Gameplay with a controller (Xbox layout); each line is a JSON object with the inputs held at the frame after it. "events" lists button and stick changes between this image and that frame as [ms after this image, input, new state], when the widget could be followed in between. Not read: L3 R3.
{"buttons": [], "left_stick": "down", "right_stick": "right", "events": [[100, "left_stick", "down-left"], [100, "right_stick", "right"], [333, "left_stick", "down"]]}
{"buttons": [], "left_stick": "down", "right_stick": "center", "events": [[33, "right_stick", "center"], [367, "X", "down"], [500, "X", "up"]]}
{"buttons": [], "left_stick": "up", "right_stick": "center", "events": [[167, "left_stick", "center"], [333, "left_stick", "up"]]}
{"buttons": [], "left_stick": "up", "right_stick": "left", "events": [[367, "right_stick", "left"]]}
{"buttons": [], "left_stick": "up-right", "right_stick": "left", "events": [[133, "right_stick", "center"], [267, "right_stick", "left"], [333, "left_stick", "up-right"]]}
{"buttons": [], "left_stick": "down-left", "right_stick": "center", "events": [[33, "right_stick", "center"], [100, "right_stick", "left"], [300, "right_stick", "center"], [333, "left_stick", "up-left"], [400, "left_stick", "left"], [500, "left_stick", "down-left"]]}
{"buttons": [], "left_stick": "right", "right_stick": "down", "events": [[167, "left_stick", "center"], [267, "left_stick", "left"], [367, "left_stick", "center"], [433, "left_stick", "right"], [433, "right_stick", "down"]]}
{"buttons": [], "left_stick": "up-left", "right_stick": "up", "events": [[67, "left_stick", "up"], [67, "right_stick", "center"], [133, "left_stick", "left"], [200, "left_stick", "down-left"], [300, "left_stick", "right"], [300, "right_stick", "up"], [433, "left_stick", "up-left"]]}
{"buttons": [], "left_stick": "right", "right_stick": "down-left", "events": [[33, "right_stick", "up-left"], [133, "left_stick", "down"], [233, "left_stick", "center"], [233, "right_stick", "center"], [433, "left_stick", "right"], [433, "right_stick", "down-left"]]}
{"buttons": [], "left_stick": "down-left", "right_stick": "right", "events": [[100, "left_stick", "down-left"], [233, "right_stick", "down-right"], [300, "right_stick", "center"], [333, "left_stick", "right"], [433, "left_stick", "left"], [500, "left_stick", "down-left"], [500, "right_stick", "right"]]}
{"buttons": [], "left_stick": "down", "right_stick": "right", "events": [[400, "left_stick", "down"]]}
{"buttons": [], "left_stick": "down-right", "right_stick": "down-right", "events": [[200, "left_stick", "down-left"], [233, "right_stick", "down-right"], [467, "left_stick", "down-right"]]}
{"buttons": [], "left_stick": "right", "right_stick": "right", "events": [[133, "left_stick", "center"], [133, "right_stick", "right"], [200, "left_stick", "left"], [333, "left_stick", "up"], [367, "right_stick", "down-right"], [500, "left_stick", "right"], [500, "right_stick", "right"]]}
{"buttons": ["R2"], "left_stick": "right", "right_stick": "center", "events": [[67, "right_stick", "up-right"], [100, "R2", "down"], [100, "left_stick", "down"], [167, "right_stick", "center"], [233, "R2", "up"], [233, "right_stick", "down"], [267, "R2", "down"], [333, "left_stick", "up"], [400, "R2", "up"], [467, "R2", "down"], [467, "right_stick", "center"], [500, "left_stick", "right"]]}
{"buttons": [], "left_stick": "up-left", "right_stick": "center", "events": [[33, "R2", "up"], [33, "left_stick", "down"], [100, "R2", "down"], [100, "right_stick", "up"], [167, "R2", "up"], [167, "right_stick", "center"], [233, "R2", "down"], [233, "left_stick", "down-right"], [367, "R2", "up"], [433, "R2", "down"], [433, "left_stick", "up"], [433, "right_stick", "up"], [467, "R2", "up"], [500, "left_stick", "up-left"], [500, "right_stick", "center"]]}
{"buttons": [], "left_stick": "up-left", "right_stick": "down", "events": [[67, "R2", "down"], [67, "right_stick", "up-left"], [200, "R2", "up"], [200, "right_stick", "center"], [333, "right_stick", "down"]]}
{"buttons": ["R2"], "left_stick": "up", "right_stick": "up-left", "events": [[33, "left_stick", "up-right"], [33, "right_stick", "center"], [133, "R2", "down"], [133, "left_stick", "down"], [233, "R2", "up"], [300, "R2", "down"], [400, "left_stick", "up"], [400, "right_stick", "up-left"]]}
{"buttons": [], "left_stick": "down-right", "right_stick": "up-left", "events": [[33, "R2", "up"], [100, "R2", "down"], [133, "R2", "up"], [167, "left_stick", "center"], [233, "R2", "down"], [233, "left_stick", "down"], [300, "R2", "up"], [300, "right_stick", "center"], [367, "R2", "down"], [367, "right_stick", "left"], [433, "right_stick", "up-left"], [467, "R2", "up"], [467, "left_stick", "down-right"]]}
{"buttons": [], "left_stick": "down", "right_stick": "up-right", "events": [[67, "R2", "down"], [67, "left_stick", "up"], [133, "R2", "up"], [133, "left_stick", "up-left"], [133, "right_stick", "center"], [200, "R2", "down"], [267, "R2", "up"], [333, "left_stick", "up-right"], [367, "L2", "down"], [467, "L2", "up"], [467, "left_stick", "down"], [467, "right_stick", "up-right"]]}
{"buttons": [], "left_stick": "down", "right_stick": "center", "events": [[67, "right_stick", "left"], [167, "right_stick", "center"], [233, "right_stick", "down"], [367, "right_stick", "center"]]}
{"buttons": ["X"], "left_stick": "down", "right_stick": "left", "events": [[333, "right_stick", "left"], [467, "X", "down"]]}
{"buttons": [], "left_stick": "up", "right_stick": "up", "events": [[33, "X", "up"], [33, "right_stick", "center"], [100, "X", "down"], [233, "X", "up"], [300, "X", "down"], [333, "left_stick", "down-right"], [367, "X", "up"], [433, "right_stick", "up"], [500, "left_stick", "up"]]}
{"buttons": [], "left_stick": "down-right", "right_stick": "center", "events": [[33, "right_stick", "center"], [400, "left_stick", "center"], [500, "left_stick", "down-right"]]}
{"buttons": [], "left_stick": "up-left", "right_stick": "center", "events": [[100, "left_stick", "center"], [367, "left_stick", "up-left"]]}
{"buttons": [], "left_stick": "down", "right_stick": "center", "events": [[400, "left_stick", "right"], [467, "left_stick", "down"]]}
= = = = = = =
■ Task requirements
Extract each line from the listing above, please, and repeat it exactly.

■ Response area
Gameplay with a controller (Xbox layout); each line is a JSON object with the inputs held at the frame after it. "events" lists button and stick changes between this image and that frame as [ms after this image, input, new state], when the widget could be followed in between. Not read: L3 R3.
{"buttons": [], "left_stick": "down", "right_stick": "right", "events": [[100, "left_stick", "down-left"], [100, "right_stick", "right"], [333, "left_stick", "down"]]}
{"buttons": [], "left_stick": "down", "right_stick": "center", "events": [[33, "right_stick", "center"], [367, "X", "down"], [500, "X", "up"]]}
{"buttons": [], "left_stick": "up", "right_stick": "center", "events": [[167, "left_stick", "center"], [333, "left_stick", "up"]]}
{"buttons": [], "left_stick": "up", "right_stick": "left", "events": [[367, "right_stick", "left"]]}
{"buttons": [], "left_stick": "up-right", "right_stick": "left", "events": [[133, "right_stick", "center"], [267, "right_stick", "left"], [333, "left_stick", "up-right"]]}
{"buttons": [], "left_stick": "down-left", "right_stick": "center", "events": [[33, "right_stick", "center"], [100, "right_stick", "left"], [300, "right_stick", "center"], [333, "left_stick", "up-left"], [400, "left_stick", "left"], [500, "left_stick", "down-left"]]}
{"buttons": [], "left_stick": "right", "right_stick": "down", "events": [[167, "left_stick", "center"], [267, "left_stick", "left"], [367, "left_stick", "center"], [433, "left_stick", "right"], [433, "right_stick", "down"]]}
{"buttons": [], "left_stick": "up-left", "right_stick": "up", "events": [[67, "left_stick", "up"], [67, "right_stick", "center"], [133, "left_stick", "left"], [200, "left_stick", "down-left"], [300, "left_stick", "right"], [300, "right_stick", "up"], [433, "left_stick", "up-left"]]}
{"buttons": [], "left_stick": "right", "right_stick": "down-left", "events": [[33, "right_stick", "up-left"], [133, "left_stick", "down"], [233, "left_stick", "center"], [233, "right_stick", "center"], [433, "left_stick", "right"], [433, "right_stick", "down-left"]]}
{"buttons": [], "left_stick": "down-left", "right_stick": "right", "events": [[100, "left_stick", "down-left"], [233, "right_stick", "down-right"], [300, "right_stick", "center"], [333, "left_stick", "right"], [433, "left_stick", "left"], [500, "left_stick", "down-left"], [500, "right_stick", "right"]]}
{"buttons": [], "left_stick": "down", "right_stick": "right", "events": [[400, "left_stick", "down"]]}
{"buttons": [], "left_stick": "down-right", "right_stick": "down-right", "events": [[200, "left_stick", "down-left"], [233, "right_stick", "down-right"], [467, "left_stick", "down-right"]]}
{"buttons": [], "left_stick": "right", "right_stick": "right", "events": [[133, "left_stick", "center"], [133, "right_stick", "right"], [200, "left_stick", "left"], [333, "left_stick", "up"], [367, "right_stick", "down-right"], [500, "left_stick", "right"], [500, "right_stick", "right"]]}
{"buttons": ["R2"], "left_stick": "right", "right_stick": "center", "events": [[67, "right_stick", "up-right"], [100, "R2", "down"], [100, "left_stick", "down"], [167, "right_stick", "center"], [233, "R2", "up"], [233, "right_stick", "down"], [267, "R2", "down"], [333, "left_stick", "up"], [400, "R2", "up"], [467, "R2", "down"], [467, "right_stick", "center"], [500, "left_stick", "right"]]}
{"buttons": [], "left_stick": "up-left", "right_stick": "center", "events": [[33, "R2", "up"], [33, "left_stick", "down"], [100, "R2", "down"], [100, "right_stick", "up"], [167, "R2", "up"], [167, "right_stick", "center"], [233, "R2", "down"], [233, "left_stick", "down-right"], [367, "R2", "up"], [433, "R2", "down"], [433, "left_stick", "up"], [433, "right_stick", "up"], [467, "R2", "up"], [500, "left_stick", "up-left"], [500, "right_stick", "center"]]}
{"buttons": [], "left_stick": "up-left", "right_stick": "down", "events": [[67, "R2", "down"], [67, "right_stick", "up-left"], [200, "R2", "up"], [200, "right_stick", "center"], [333, "right_stick", "down"]]}
{"buttons": ["R2"], "left_stick": "up", "right_stick": "up-left", "events": [[33, "left_stick", "up-right"], [33, "right_stick", "center"], [133, "R2", "down"], [133, "left_stick", "down"], [233, "R2", "up"], [300, "R2", "down"], [400, "left_stick", "up"], [400, "right_stick", "up-left"]]}
{"buttons": [], "left_stick": "down-right", "right_stick": "up-left", "events": [[33, "R2", "up"], [100, "R2", "down"], [133, "R2", "up"], [167, "left_stick", "center"], [233, "R2", "down"], [233, "left_stick", "down"], [300, "R2", "up"], [300, "right_stick", "center"], [367, "R2", "down"], [367, "right_stick", "left"], [433, "right_stick", "up-left"], [467, "R2", "up"], [467, "left_stick", "down-right"]]}
{"buttons": [], "left_stick": "down", "right_stick": "up-right", "events": [[67, "R2", "down"], [67, "left_stick", "up"], [133, "R2", "up"], [133, "left_stick", "up-left"], [133, "right_stick", "center"], [200, "R2", "down"], [267, "R2", "up"], [333, "left_stick", "up-right"], [367, "L2", "down"], [467, "L2", "up"], [467, "left_stick", "down"], [467, "right_stick", "up-right"]]}
{"buttons": [], "left_stick": "down", "right_stick": "center", "events": [[67, "right_stick", "left"], [167, "right_stick", "center"], [233, "right_stick", "down"], [367, "right_stick", "center"]]}
{"buttons": ["X"], "left_stick": "down", "right_stick": "left", "events": [[333, "right_stick", "left"], [467, "X", "down"]]}
{"buttons": [], "left_stick": "up", "right_stick": "up", "events": [[33, "X", "up"], [33, "right_stick", "center"], [100, "X", "down"], [233, "X", "up"], [300, "X", "down"], [333, "left_stick", "down-right"], [367, "X", "up"], [433, "right_stick", "up"], [500, "left_stick", "up"]]}
{"buttons": [], "left_stick": "down-right", "right_stick": "center", "events": [[33, "right_stick", "center"], [400, "left_stick", "center"], [500, "left_stick", "down-right"]]}
{"buttons": [], "left_stick": "up-left", "right_stick": "center", "events": [[100, "left_stick", "center"], [367, "left_stick", "up-left"]]}
{"buttons": [], "left_stick": "down", "right_stick": "center", "events": [[400, "left_stick", "right"], [467, "left_stick", "down"]]}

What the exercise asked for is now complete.